Some of you know that author Cheryl Strayed (Wild) was also the anonymous writer of the "Dear Sugar" column on The Rumpus (She is back doing the Dear Sugar Podcast, without anonymity). In that column, readers would write in with desperate problems and Strayed would answer with long, exquisitely written, comforting answers.
A few months ago, I asked you readers to send me questions. This is the second installment in what will be an occasional column called “Dear Corn Syrup.” All you have to do is send in a question, and I will respond with a long, exquisitely written, comforting answer (but which might be of questionable nutritional value). You will note that the one for this week is book related, which is appropriate. I will answer any kind of question, however, provided that it entertains me. PG-13, please! This is a family show.
Dear Corn Syrup,
How do you pick books to read? Where do you get recommendations? (FYI - I have lists of books to read but rarely consult them, I tend to just read what ever crosses my path.)
Searching For Reading Love
I can’t tell from your question if the books that are crossing your path are fulfilling you. That is the only issue that matters. But since you add in that "FYI" to your question, I’m thinking that one of two things might be happening. There might be a gap between your desire to read good books and your easy breezy approach to finding them. Or, perhaps, you’re thinking that you “should” be reading things that you don’t actually want to read. Either way, I think it’s important to remember that there is no single Right Way to have a reading life.
I’d like to know a bit more about your lists. We certainly live in a list-driven society (e.g. 1001 Books You Must Read Before You Die), but those lists often box us into a reading plan that doesn’t tap our genuine interests or creativity. On the other hand, lists can tell us something about what we find compelling. They can pave a line of inquiry. They can help us keep track of our own thinking or keep us anchored to a goal. Which is it for you?
If you are happy with stumbling upon books as they cross your path, please unchain yourself from your lists! Be free! Unless you are in school, reading should not be homework.
But if you do want to more deliberately create a working reading list, here are some of the ways that I discover new titles:
1) Blogs! I read several regularly. River City Reading and The Gilmore Guide to Books are current favorites for literary fiction. Brain Pickings is great for discussion about nonfiction or Big Ideas.
2) Book review sites! I like reading The Millions, Shelf Awareness, and I love the Guardian’s book section.

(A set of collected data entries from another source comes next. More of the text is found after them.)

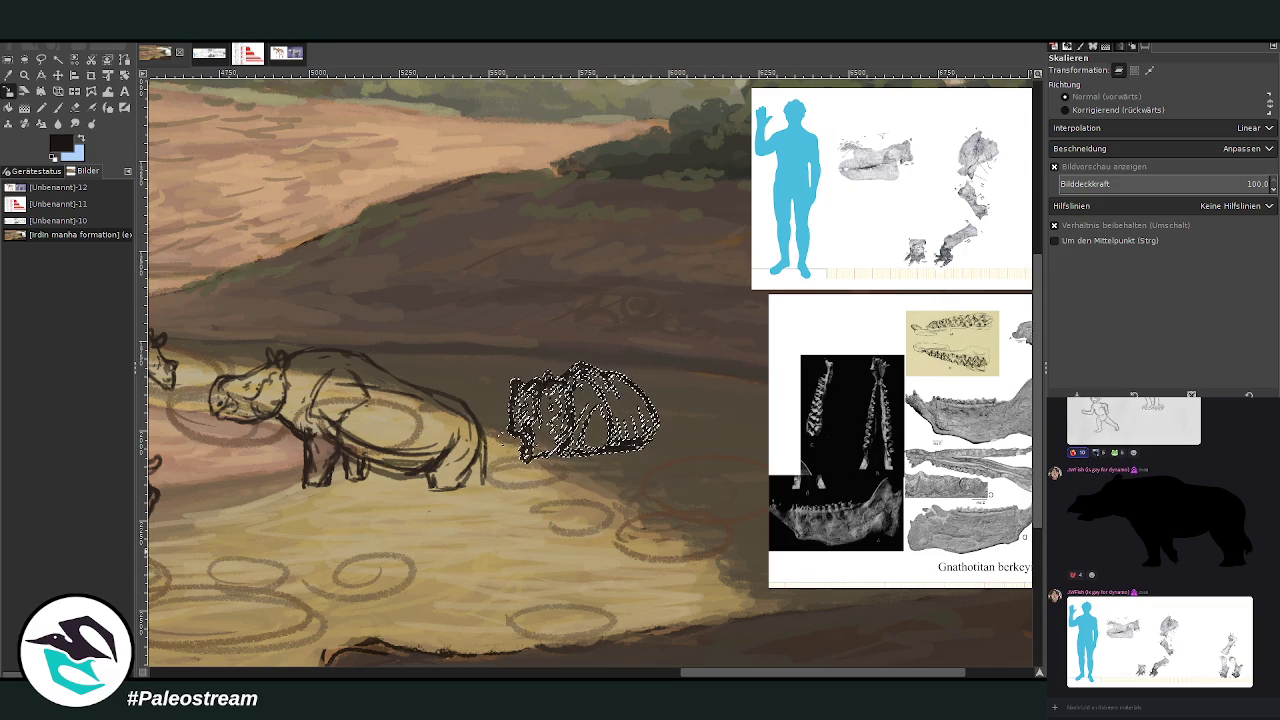
pyautogui.press('ctrl+shift+a')
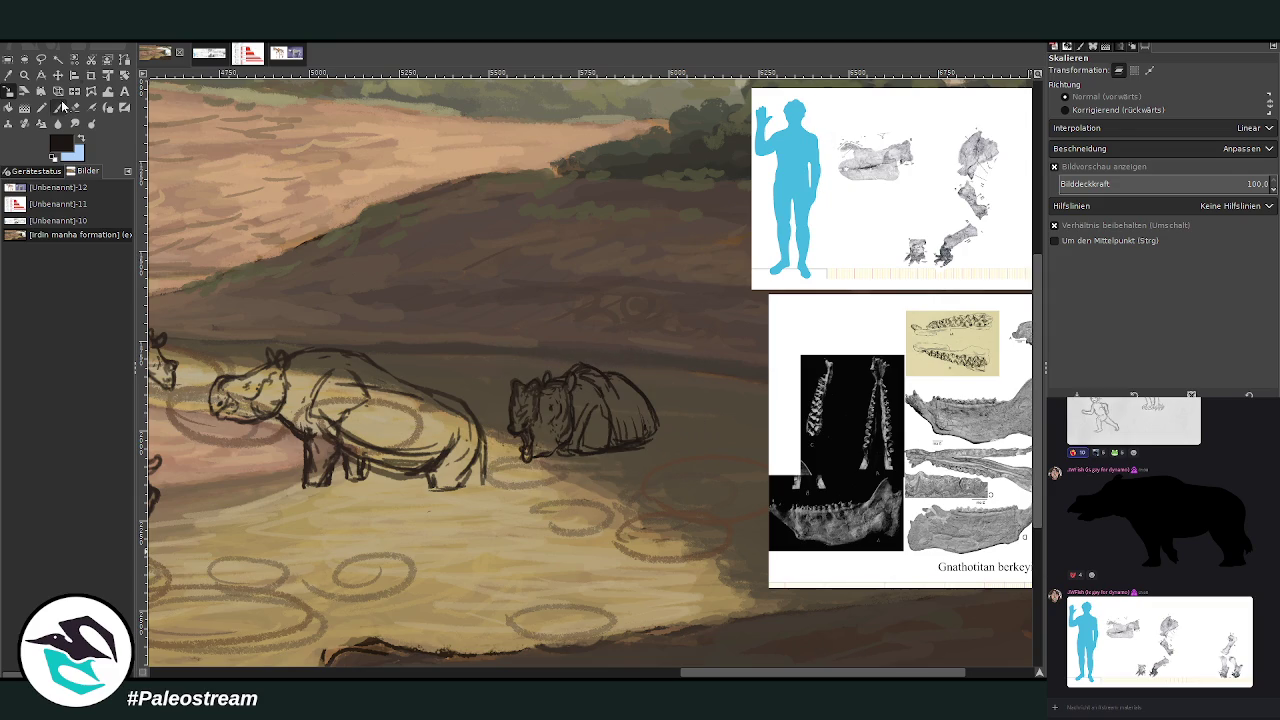
# Hatch shading under the standing rhino's belly and on the lying animal's back
pyautogui.click(58, 107)
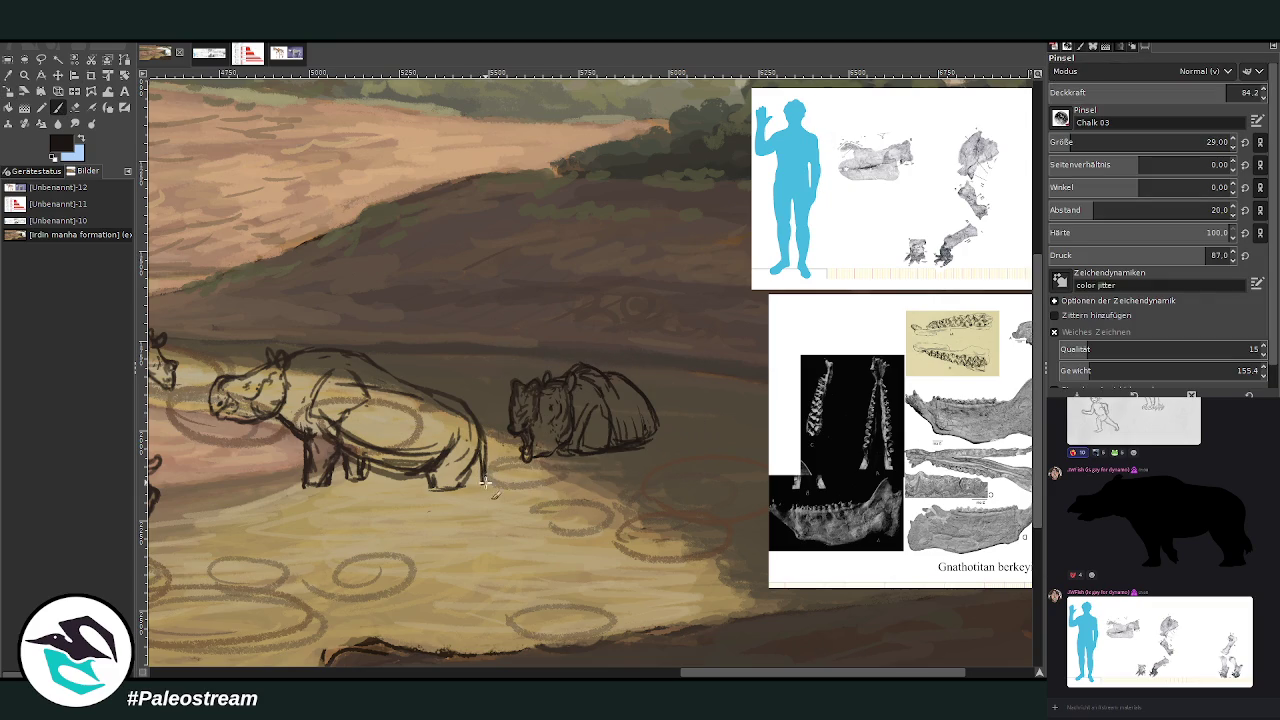
pyautogui.moveTo(732, 676); pyautogui.dragTo(675, 676)
pyautogui.moveTo(618, 447)
pyautogui.mouseDown()
pyautogui.moveTo(534, 451)
pyautogui.moveTo(556, 400)
pyautogui.moveTo(575, 430)
pyautogui.moveTo(500, 420)
pyautogui.moveTo(485, 380)
pyautogui.moveTo(466, 377)
pyautogui.mouseUp()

3) Podcasts! In my efforts to become more fit – fittish, perhaps – I spend a lot of time walking and running. Mostly walking, because…pain. I have found that listening to podcasts about reading is my favorite way to make that time pass more pleasantly. My favorites these days are The Readers (two guys talking about bookish things -- they call it “book banter”); Books on the Nightstand (two people who both work in the book industry talking about book issues and making recommendations); and The Book Riot Podcast (two people talking about book news – with a strong focus on reading and technology).
4) Bookstores! They have tables full of books (and, often, cookies!). If I’m honest, I learn the most about what’s available by being out in the world and getting my hands on new books. And don’t forget all the new book smell….
I’d be curious to find out whether “crunchy bacon” would be a good kind of smell to encounter in a bookstore. I'm guessing yes.